Brano proposto:
----
Non è la prima volta che la Catalogna prova a separarsi definitivamente da Madrid e le ragioni del suo desiderio di indipendenza sono da ricercarsi in una storia lunghissima, che affonda le radici addirittura nel Settecento e che è tornato almeno da un decennio al centro del dibattito politico iberico. Ecco allora tutto quello c'è da sapere sull'eventuale voto, sui precedenti e sugli scenari futuri che potrebbero aprirsi anche nel resto d'Europa.
Cos'è la Catalogna: territorio e sistema politico autonomo
Prima di capire i motivi che si nascondono, neanche troppo velatamente, dietro la richiesta di indipendenza della Catalogna dal governo centrale spagnolo, bisogna sapere che questa regione, a Est della Penisola Iberica, è già una delle comunità autonome della Spagna, riconosciute dalla Costituzione del 1978 entrata in vigore alla fine della dittatura di Francisco Franco e che trasformò il Paese in una monarchia parlamentare. Il suo sistema politico è regolato, oltre che da questo testo, anche da uno Statuto di autonomia, votato e approvato nel 2006. In origine, comprendeva non soltanto il territorio di Barcellona, ma tutti quelli in cui il catalano era la lingua ufficiale, come la Comunità Valenzana, le isole Baleari e la frangia d'Aragona. Oggi, è una delle aree più produttive di Spagna, ha un proprio Parlamento, composto da 135 membri, attivo dal 1980 e che può legiferare su materie non di competenza della Costituzione di Madrid, e di un proprio governo, la Generalitat de Catalunya. Tuttavia, non ha un sistema fiscale autonomo, per cui tutte le imposte vengono versate al governo centrale spagnolo, che ha il compito di amministrarle.
La guerra di successione e il sogno dell'indipendenza
Prima della guerra di successione spagnola, che si combatté tra il 1701 e il 1714, la Catalogna sperimentò forme di autonomia, come sottolineato dagli storici locali. Poi, la vittoria dei soldati che appoggiavano Carlo VI d’Asburgo contro i difensori di Barcellona, composti dalla Coronela, l’esercito regolare catalano, mise fine ai sogni di indipendenza, sancendo di fatto la vittoria della corona di Castiglia: era l'11 settembre 1714, che ancora oggi è celebrato come il giorno di orgoglio nazionale dei catalani, la cosiddetta "Diada". Nel 1922 nacque il primo partito per l'indipendenza della Catalogna, ma non ebbe vita facile prima con il dittatore Primo de Rivera e poi con Francisco Franco, che inaugurò una fase di dura repressione del "catalanismo": fu cancellata l’autonomia della regione e venne anche impedito l’utilizzo della lingua catalana a favore del castigliano. Nel 1979, però, alla morte dello stesso Franco, con l'approvazione della costituzione spagnola, la Catalogna fu riconosciuta come comunità autonoma ed ebbe anche uno statuto che stabiliva i termini di questa nuova forma di amministrazione locale e che è rimasto in vigore fino al 2006, quando è stato inaugurato un nuovo testo che garantiva alla regione una maggiore libertà decisionale, anche e soprattutto in campo finanziario.
----
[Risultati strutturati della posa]
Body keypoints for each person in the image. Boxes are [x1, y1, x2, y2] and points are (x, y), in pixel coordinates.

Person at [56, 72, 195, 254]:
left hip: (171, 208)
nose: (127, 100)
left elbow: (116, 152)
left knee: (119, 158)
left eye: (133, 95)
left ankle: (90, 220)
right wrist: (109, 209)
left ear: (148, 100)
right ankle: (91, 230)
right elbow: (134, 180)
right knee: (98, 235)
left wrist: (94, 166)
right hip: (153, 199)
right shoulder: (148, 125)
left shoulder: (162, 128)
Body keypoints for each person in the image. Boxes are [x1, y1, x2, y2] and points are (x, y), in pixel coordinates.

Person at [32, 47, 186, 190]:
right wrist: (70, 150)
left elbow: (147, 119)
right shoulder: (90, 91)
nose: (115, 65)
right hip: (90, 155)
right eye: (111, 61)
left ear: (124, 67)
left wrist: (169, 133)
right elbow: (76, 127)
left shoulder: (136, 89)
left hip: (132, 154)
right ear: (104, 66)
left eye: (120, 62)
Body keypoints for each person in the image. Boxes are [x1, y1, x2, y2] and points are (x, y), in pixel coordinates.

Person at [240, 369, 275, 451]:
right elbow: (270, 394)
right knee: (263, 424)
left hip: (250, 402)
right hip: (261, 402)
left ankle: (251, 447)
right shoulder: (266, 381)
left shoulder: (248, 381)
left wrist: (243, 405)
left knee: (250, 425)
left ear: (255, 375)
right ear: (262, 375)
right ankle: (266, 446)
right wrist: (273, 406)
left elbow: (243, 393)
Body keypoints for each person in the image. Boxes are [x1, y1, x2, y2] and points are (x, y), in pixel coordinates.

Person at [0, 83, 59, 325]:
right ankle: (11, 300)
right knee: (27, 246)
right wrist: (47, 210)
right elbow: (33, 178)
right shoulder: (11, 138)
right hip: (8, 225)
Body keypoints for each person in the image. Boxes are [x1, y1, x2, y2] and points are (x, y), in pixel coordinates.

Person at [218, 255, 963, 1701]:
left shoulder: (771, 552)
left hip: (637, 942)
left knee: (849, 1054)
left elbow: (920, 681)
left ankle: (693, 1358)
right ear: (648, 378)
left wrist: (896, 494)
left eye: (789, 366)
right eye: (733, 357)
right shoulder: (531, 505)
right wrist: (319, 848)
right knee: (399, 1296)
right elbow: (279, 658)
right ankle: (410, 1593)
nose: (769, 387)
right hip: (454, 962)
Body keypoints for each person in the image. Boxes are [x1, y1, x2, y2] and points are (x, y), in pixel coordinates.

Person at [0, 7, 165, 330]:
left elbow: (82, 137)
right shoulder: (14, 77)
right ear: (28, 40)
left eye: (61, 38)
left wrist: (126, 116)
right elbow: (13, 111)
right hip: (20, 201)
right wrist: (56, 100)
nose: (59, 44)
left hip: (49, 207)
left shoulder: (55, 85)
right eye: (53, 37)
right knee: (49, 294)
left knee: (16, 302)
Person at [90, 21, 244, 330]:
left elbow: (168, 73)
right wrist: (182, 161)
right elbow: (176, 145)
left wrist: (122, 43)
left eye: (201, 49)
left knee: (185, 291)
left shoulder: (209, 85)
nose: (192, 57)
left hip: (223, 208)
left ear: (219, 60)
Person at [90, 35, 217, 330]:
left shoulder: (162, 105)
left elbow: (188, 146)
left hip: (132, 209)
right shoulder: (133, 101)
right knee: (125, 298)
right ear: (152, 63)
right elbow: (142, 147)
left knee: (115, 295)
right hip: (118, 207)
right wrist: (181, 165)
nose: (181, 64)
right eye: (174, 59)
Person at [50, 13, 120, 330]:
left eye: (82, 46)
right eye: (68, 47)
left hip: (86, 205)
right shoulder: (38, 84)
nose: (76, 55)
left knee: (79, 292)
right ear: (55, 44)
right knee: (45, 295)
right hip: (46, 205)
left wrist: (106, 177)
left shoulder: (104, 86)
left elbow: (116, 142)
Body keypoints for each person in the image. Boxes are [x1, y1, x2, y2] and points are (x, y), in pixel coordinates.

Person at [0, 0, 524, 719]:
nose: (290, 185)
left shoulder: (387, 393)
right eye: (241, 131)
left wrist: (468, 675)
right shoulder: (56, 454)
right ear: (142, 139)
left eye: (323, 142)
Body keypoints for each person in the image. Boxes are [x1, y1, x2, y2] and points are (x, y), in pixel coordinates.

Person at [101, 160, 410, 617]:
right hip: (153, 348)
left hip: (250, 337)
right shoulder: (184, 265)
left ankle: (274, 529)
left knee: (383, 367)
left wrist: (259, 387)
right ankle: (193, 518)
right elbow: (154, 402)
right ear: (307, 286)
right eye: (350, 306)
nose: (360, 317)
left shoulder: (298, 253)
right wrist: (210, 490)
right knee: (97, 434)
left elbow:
----
Esercizi proposti:
[1] Puoi ricopiare parola per parola il tratto del brano sulla Catalogna che va da "Non è la prima" fino a "nel resto d'Europa."?
[2] Puoi scrivere la parte successiva del brano sulla Catalogna, riprendendo subito dopo la sua ultima frase?
Le voci non hanno alcun legame con il brano sulla Catalogna.

Esercizi svolti:
[1]
Non è la prima volta che la Catalogna prova a separarsi definitivamente da Madrid e le ragioni del suo desiderio di indipendenza sono da ricercarsi in una storia lunghissima, che affonda le radici addirittura nel Settecento e che è tornato almeno da un decennio al centro del dibattito politico iberico. Ecco allora tutto quello c'è da sapere sull'eventuale voto, sui precedenti e sugli scenari futuri che potrebbero aprirsi anche nel resto d'Europa.

[2]
Il referendum simbolico del 2014 e la svolta di Puigdemont
Nel 2010, tuttavia, il Tribunale costituzionale spagnolo dichiarò incostituzionali alcune parti dello statuto del 2006, tra i quali quello in cui la Catalogna veniva definita una nazione, "una espressione, questa – si sottolinea – che non ha nessun valore giuridico". Da allora, il desiderio di indipendenza dei catalani è cresciuto sempre di più, sfociando spesso in scioperi e altre forme di dissenso nei confronti del governo centrale spagnolo, appoggiate da quasi tutti i gruppi politici al potere. Così, nel 2014, il governo locale decise di organizzare una "consultazione non referendaria", in cui chiedeva alla popolazione se fosse favorevole o meno all’indipendenza. Anche in quel caso, la votazione fu dichiarata incostituzionale da Madrid. Il fronte del "sì" aveva ottenuto l'80% dei voti, ma i promotori restarono delusi, perché l’affluenza (per un voto simbolico) era stata molto bassa: non superò, infatti, il 35%. Una nuova svolta nel rapporto tormentato tra Stato spagnolo e Catalogna si è avuta nel 2016, quando a capo del governo della regione è stato eletto Carles Puigdemont, di sinistra e apertamente indipendentista. È stato propio quest'ultimo lo scorso giugno ad annunciare il referendum "vincolante e senza quorum" previsto per l’1 ottobre 2017.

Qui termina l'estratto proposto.